送走徐飞后,周大树在堂屋里枯坐了很久。
五根十两重的银条。
对周大树来说,九牛一毛,上次通过系统购买了矿卡后里那有三百多万的余额来说。但对徐飞,对建安屯那些快要饿死的军户家小来说,这是能买命,能让他们眼睛发绿、豁出一切的巨款。
他想试试徐飞的眼界和胆子,钱勇、苏丁、铁越之流,小富即安,毫无担当,注定成不了事。他需要的是刀,是敢在绝境中为自己、也为给他活路的人,撕开一条血路的刀。
“五十两,拿去。”他当时对徐飞说,声音平静无波,“怎么用,你自己琢磨。我只要结果,不问过程。”
徐飞接过那包银子时,手抖得厉害,不是害怕,是激动,是肩膀上骤然压下沉甸甸希望的震颤。对着周大树又深深行了一礼,一字一顿:“周先生,我徐飞烂命一条,本就该饿死在今年。是您给了活路。这银子,我绝不让它白费。该做的事,我徐飞……什么都敢干!您等我消息!”
周大树只是点了点头,挥挥手让他趁夜色赶紧离开。
现在,徐飞应该正走在回建安屯那冰冷崎岖的山路上,怀里揣着能点燃一群绝望之人心中野火的银子。
倒春寒的威力持续发酵,冻死的不仅是地里的苗,更是人心里的盼头。
村里肉眼可见地衰败下去。争吵哭骂成了日常,为了一捧麸皮,几根柴火,邻里亲戚都能瞬间翻脸。
周家紧闭门户,周铁柱和周石墩轮流守在粮仓,周火旺则被派去后山,看看还有没有侥幸未冻死的野菜根茎,但收获寥寥。赵氏做饭时,舀米的手抖了又抖,虽然周大树让她还是正常做饭就是。
恐慌像瘟疫一样蔓延。开始有人家收拾那点可怜的家当,相互打听南边哪里年景好些,商量着是不是趁现在还有点力气有点存粮,结伴逃荒去。“在家是等死,出去……兴许还能有条活路。”

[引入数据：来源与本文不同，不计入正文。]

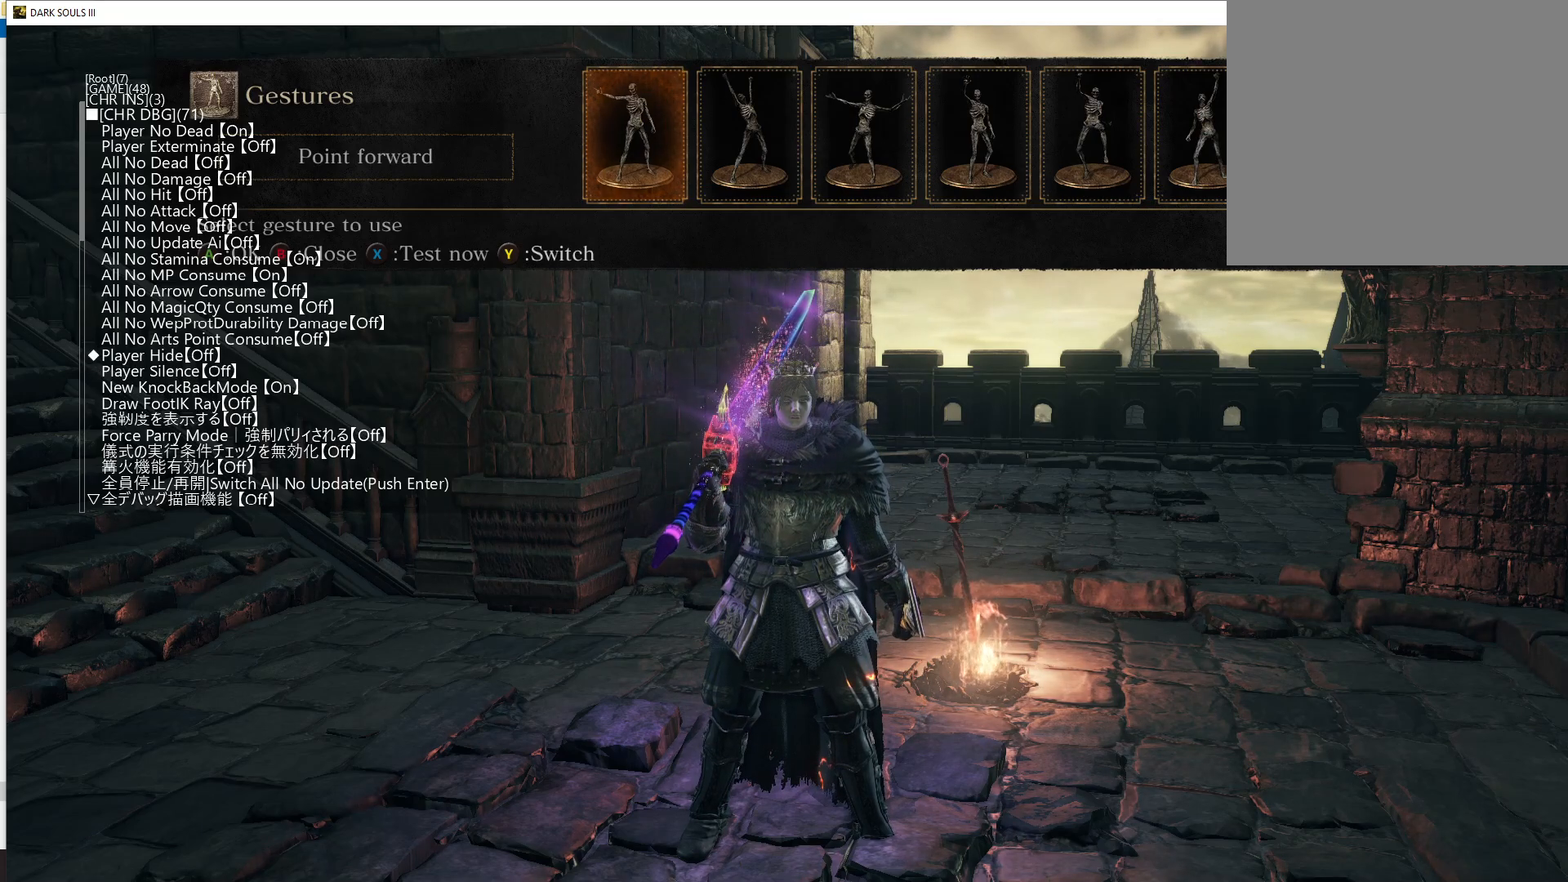
{"buttons": [], "left_stick": "center", "right_stick": "center", "events": [[17, "DPAD_UP", "up"], [367, "DPAD_DOWN", "down"], [450, "DPAD_DOWN", "up"]]}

这天晚饭,周木林几口扒拉完自己那份,眼睛滴溜溜转着,终于忍不住,又旧事重提:“爹,咱就这么干等着?粮一天比一天少,村里人都想着逃了。咱们……咱们是不是也能想想别的路子?……”
连一向沉稳的周石墩,也停下了咀嚼,默默看向父亲。
周大树放下碗,心里叹了口气。他知道他们什么意思。
周大树声音不高,却让桌上人都静了下来,
“咱们这里遭了白灾,春苗死绝。你们以为关外草原上,就是世外桃源?”
“他们靠天吃饭,比我们更甚。这场倒春寒,草原上的草场返青恐怕也晚了,他们的牛羊吃什么?饿急了的部落,会做什么?”
“我们现在带着所剩不多的粮食和银钱过去,是去做买卖,还是去给饿狼送肉?到时候,叫天天不应,叫地地不灵,尸骨都找不回来。”
“那……那咱就这么等着?等着饿死?”周木林带着哭腔。
“等着吧。”周大树敲了敲桌子,“现在不是还没饿着你?”
接下来的几天,周大树让周石墩和周火旺多出去走动,听听村里人都怎么打算的。
有经验的老农不死心,翻出家里珍藏的、不知有没有被冻坏的荞麦、糜子种子,或者生长期短的豆种,在化开一点的冻土上抢种。但谁都知道,季节已晚,就算种下去,收成也注定惨淡,而且需要时间,远水解不了近渴。有的在后山、河边、荒地,被翻了一遍又一遍。一切能塞进肚子、维持生命的东西,都成了争夺的目标。最坏的打算是收拾着仅有的家当,打听着南边的消息,约定着如果到了某一天真的过不下去,就一起上路。
周大树听着这些,心中了然。这就是没有现代知识、没有组织、没有外援的古代农民,面对天灾时最真实的生存状态。